Thank you! I *love* color


----------



## MAGreen (Jan 5, 2009)

Here's a fun one for ya!


----------



## Luna (Jan 20, 2010)

I love th butterflies..!!!


----------



## Emily King (Jun 9, 2009)

I just have a couple:


----------



## ◄ Jess ► (Apr 21, 2010)

I took some more bug photos in the past couple days and thought I would share a few of them!


----------



## R. M. Reed (Nov 11, 2009)

Anyone heard of carpenter bees? Since I moved to California, I have occasionally seen enormous black flying insects. They look pretty scary, but when I looked them up I found that the male doesn't have a stinger and the female only stings if you handle her roughly. I had no idea any type of bee got that large.

What kind of camera and lens did you use for these shots? It's hard to get such small things in focus.


----------



## ◄ Jess ► (Apr 21, 2010)

I haven't heard of carpenter bees, but I looked up a picture and WOW, those are huge!

I have a Nikon D50 which I love, but I really need a new lens for it...I just have the stock 18-55mm lens, and I really want a 100ish macro, so I don't have to crop my pictures so much. I actually might buy one today, if I can force myself to part with $400 or so.


----------



## GinnyB (Dec 19, 2009)

Fabulous!


----------



## Jan Strnad (May 27, 2010)

Wonderful photos!

And I love that the ads that accompany the thread are all for Terminex.


----------



## Marisa14 (Jun 30, 2010)

I hate bugsssss....


----------



## Genaro Zamora (Jul 6, 2010)




----------



## VictoriaP (Mar 1, 2009)

I'm used to going after bugs with a full SLR and a 1:1 macro, but all I had with me today when I found this guy was the iPhone 4. This camera continually amazes me, but I never expected to get anything like this out of a camera phone!
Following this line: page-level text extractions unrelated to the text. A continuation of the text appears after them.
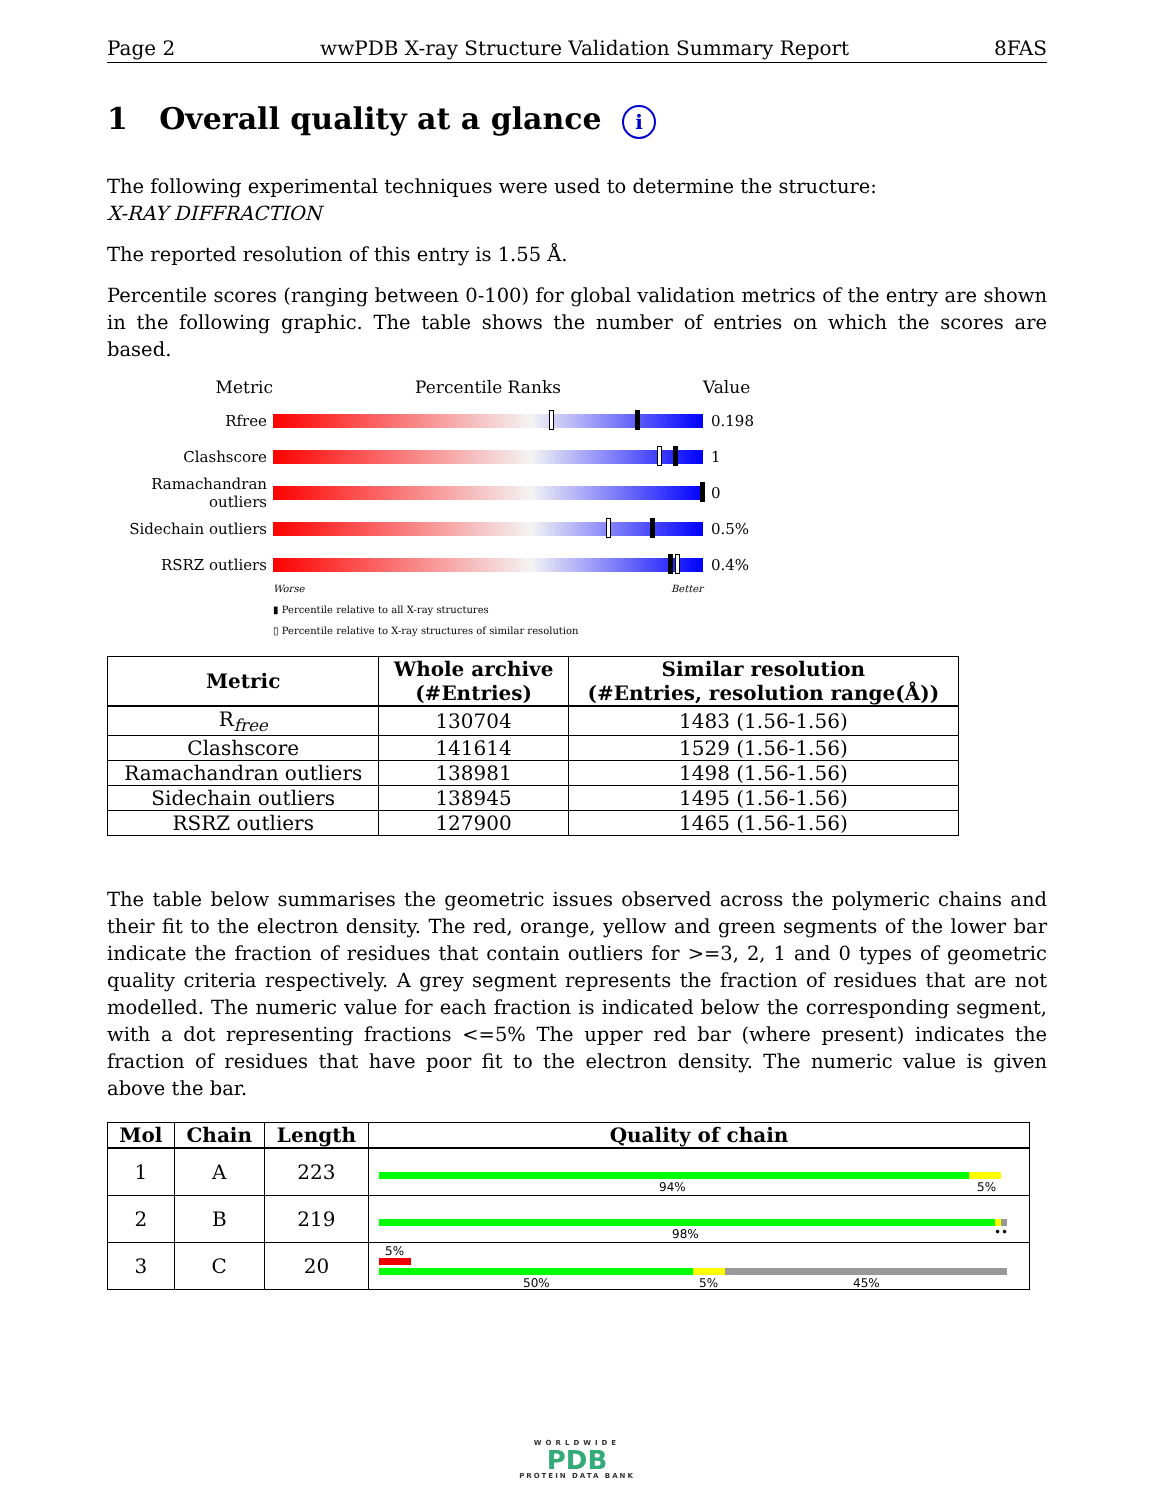Page 2 wwPDB X-ray Structure Validation Summary Report 8FAS
1 Overall quality at a glance i
The following experimental techniques were used to determine the structure:
X-RAY DIFFRACTION
The reported resolution of this entry is 1.55 Å.
Percentile scores (ranging between 0-100) for global validation metrics of the entry are shown in the following graphic. The table shows the number of entries on which the scores are based.
Metric Percentile Ranks Value
Rfree 0.198
Clashscore 1
Ramachandran outliers
0
Sidechain outliers
0.5%
RSRZ outliers 0.4%
Worse Better
▮ Percentile relative to all X-ray structures
▯ Percentile relative to X-ray structures of similar resolution
| Metric | Whole archive (#Entries) | Similar resolution (#Entries, resolution range(Å)) |
| --- | --- | --- |
| R<sub>free</sub> | 130704 | 1483 (1.56-1.56) |
| Clashscore | 141614 | 1529 (1.56-1.56) |
| Ramachandran outliers | 138981 | 1498 (1.56-1.56) |
| Sidechain outliers | 138945 | 1495 (1.56-1.56) |
| RSRZ outliers | 127900 | 1465 (1.56-1.56) |
The table below summarises the geometric issues observed across the polymeric chains and their fit to the electron density. The red, orange, yellow and green segments of the lower bar indicate the fraction of residues that contain outliers for >=3, 2, 1 and 0 types of geometric quality criteria respectively. A grey segment represents the fraction of residues that are not modelled. The numeric value for each fraction is indicated below the corresponding segment, with a dot representing fractions <=5% The upper red bar (where present) indicates the fraction of residues that have poor fit to the electron density. The numeric value is given above the bar.
| Mol | Chain | Length | Quality of chain |
| --- | --- | --- | --- |
| 1 | A | 223 | 94% 5% |
| 2 | B | 219 | 98% •• |
| 3 | C | 20 | 5% 50% 5% 45% |
WORLDWIDE
PDB
PROTEIN DATA BANK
Full version here: iPhone dragonfly


----------



## R. M. Reed (Nov 11, 2009)

I like it in black and white, but you must have converted it to B & W on your computer. Or can the iPhone camera be set to take pictures that way?


----------



## Genaro Zamora (Jul 6, 2010)

wow, that Iphone 4 pic is great.
The new Droid X catches some great photos as well.


----------